Review Comment:
This paper presents a hashing algorithm for topic modeling techniques designed to improve their efficiency. In addition, autors claim their approach improves the explainability of topic modeling results by grouping topics in a hierarchical manner.
The paper is well written and easy to follow. The research topic of the paper is not new, but the proposed extensions demonstrate the authors have done their homework with the state of the art and propose a valuable contribution. I think the paper is a good fit for this special issue, but I am a little divided regarding the relevance of the approach. The special issue focuses on Semantic e-Science, and while the authors' work clearly deals with the detection of similiar scientific work in an explainable manner, the "semantic" aspect of the contribution is unclear to me. Are semantics or knowledge representation used in the approach? If so, how? The authors sometimes refer to the "data type" of the papers, but that is not further elaborated. I suggest the authors clarify this in the next revision of the manuscript.

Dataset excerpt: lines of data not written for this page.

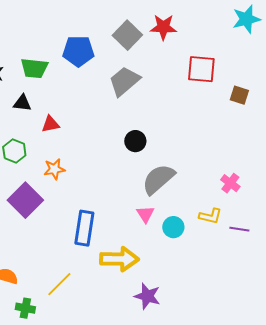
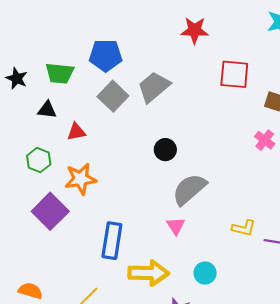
gray square: (127, 35) -> (113, 96), moved
orange star: (54, 169) -> (81, 179), size x1.4
pink cross: (230, 183) -> (265, 140), moved
cyan circle: (173, 227) -> (205, 273), moved

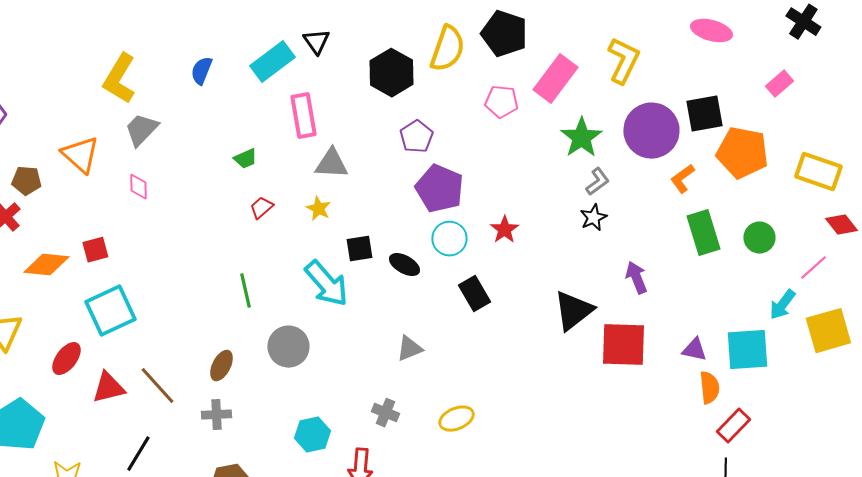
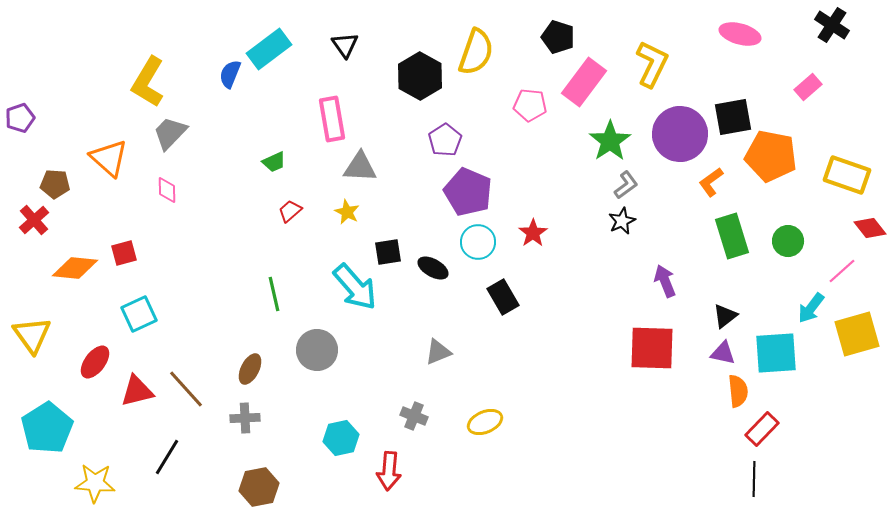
black pentagon: (504, 34) -> (558, 37), moved, size x0.7
cyan rectangle: (272, 62) -> (269, 49), moved
cyan square: (110, 311) -> (139, 314), size x0.7
black triangle: (573, 311) -> (725, 316), moved, size x0.6

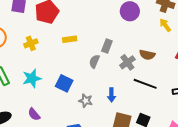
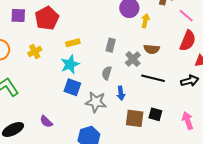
yellow arrow: (165, 25) -> (145, 21), moved, turned 56
gray semicircle: (94, 61) -> (107, 73), moved
cyan star: (32, 78) -> (70, 64), moved
gray star: (86, 101) -> (96, 102), size x1.5

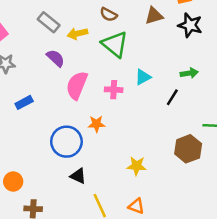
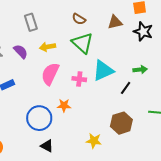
gray rectangle: (49, 22) -> (31, 22), turned 30
yellow arrow: (77, 34) -> (48, 47), moved
purple semicircle: (56, 58) -> (21, 52), moved
cyan triangle: (143, 77) -> (103, 71), size x1.6
brown hexagon: (188, 149) -> (121, 123), moved

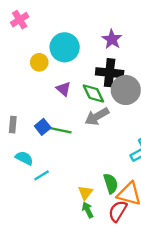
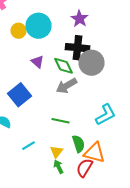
yellow circle: (39, 62) -> (18, 31), moved
blue square: (43, 127) -> (20, 95), size x1.6
green line: (61, 130) -> (60, 121), moved
cyan line: (42, 175) -> (28, 146), moved

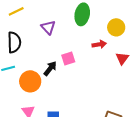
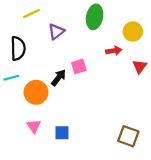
yellow line: (16, 11) -> (32, 14), moved
purple triangle: (48, 27) -> (56, 32), turned 35

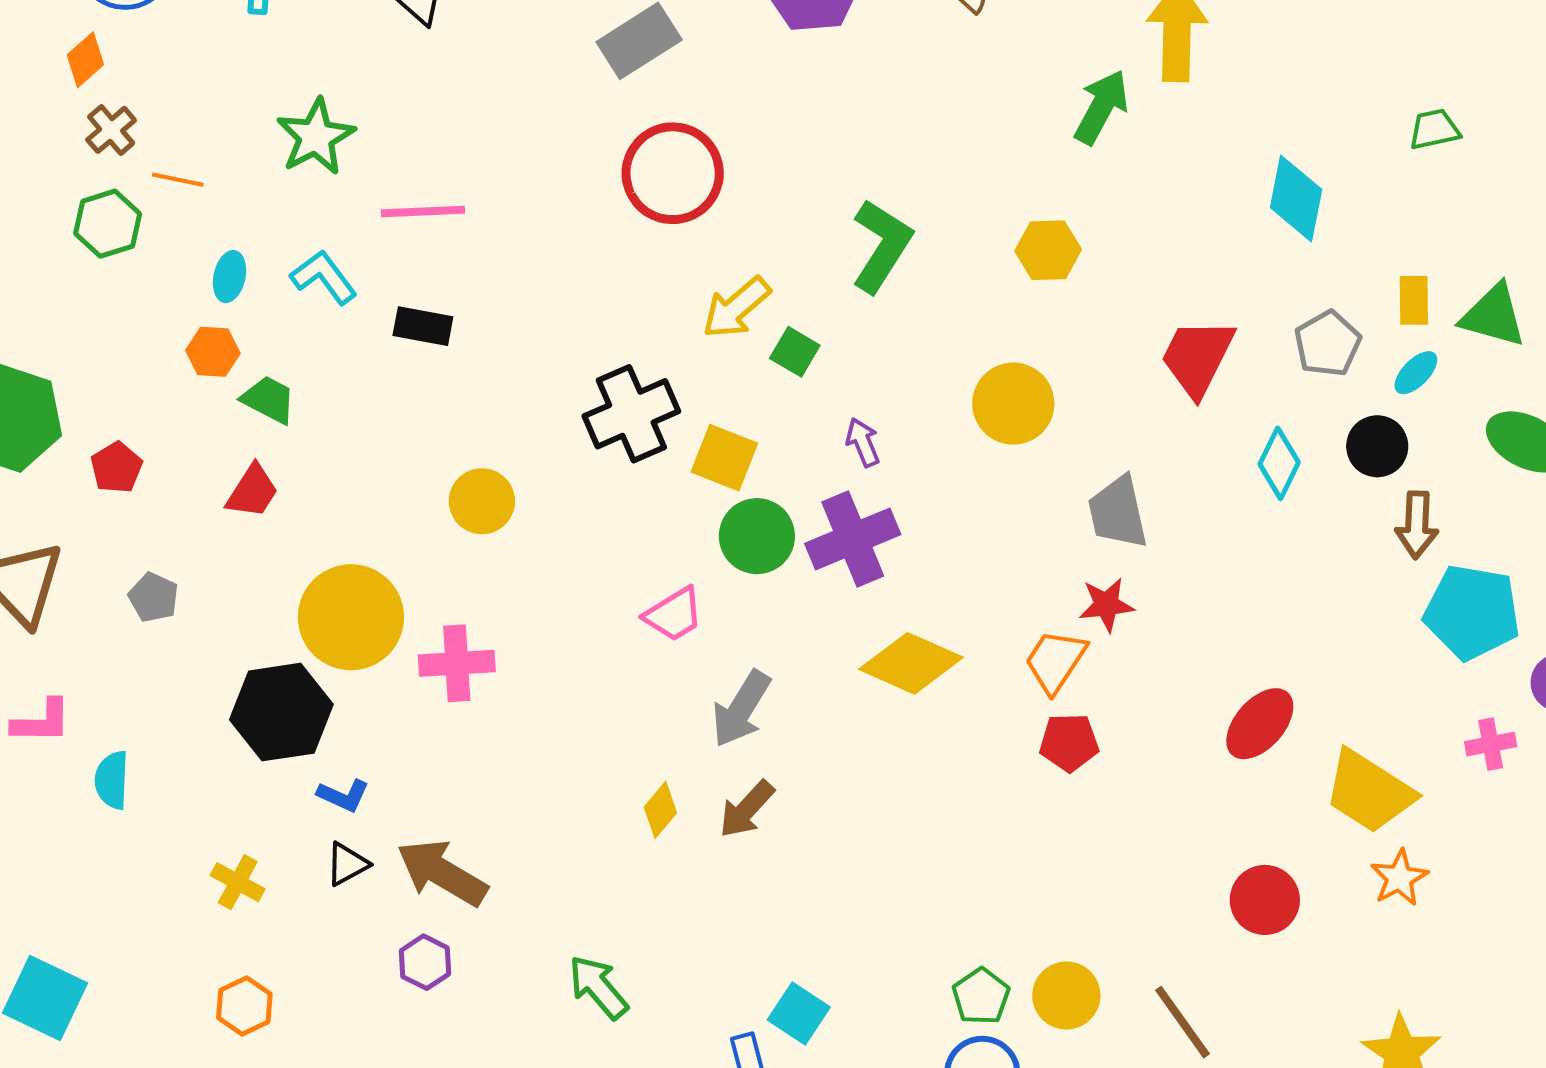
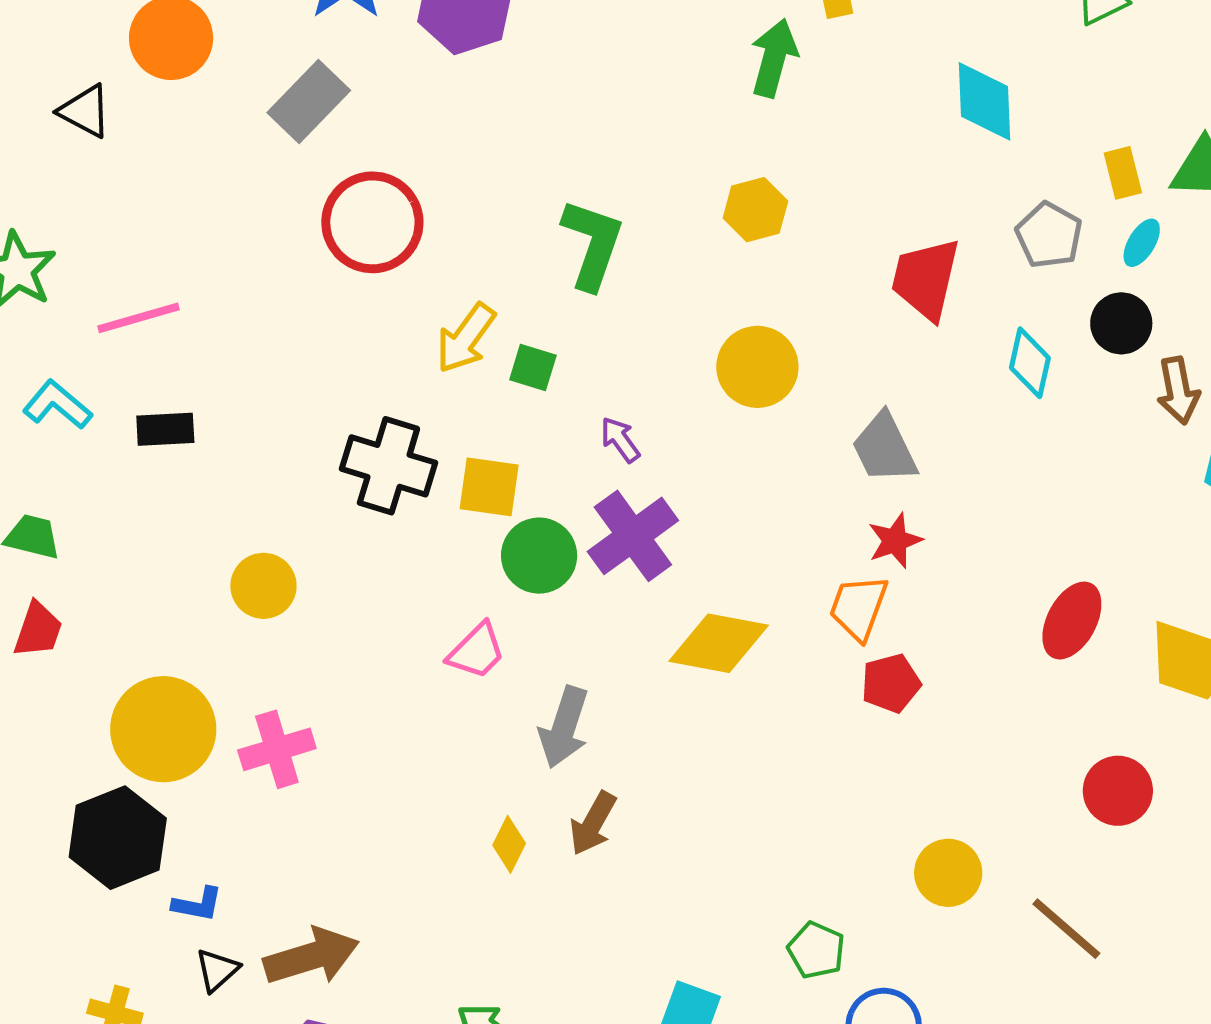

Below I describe other comments and suggestions that I think should be addressed as well:
- The experiments define distance metrics and compare their performance among them. However, this is not compared against the state of the art. Why? I think that even if the hierarchy level is the same, a comparison is needed to understand how the current approach performs. In addition, why is precision is selected as a metric and not the F-measure? Is recall not considered important in this case?
- How does the current approach improve efficiency? Tables 4-7 show the ratio of data consumed, but there is no indication on how this affects the overall efficiency of the topic based models. How is this translated to time improvement? Is this improvement worth the loss in precision? The first technique does not seem to yield good results. Is it there just as a baseline?
- Human validation is not present. This seems critical for similarity based techniques, specifically if there is not a large ground truth. Are human-based evaluations going to be part of the future work?
- I am a little confused by the claim of the approach being appropriate for topic detection on unseen texts. An illustrative example would be helpful.
- Figures 1-4 show small variation when changing the number of topics. In particular, Fig 4 seems to be very consistent. Are the variances in the graphs significant? Is it better to have a lower number of topics?
- The data type of the papers is claimed to be important for the topic algorithms. However, it's not mentioned in Section 3. Why is this?
Presentation comments/small issues below:
- The problem statement is not clear until after the second page of the paper. I believe it should be made clear to readers before that point.
- The authors describe the source code as a contribution of their work. The source code supports an implementation of your approach, and that should be the contribution (instead of the code), right? In addition, the development of corpora to validate and test your approach is a separate valuable contribution in my opinion.
- Why not addressing the triangle inequality problem is an issue?
- Could different distance techniques yield different results in Section 4.2?
|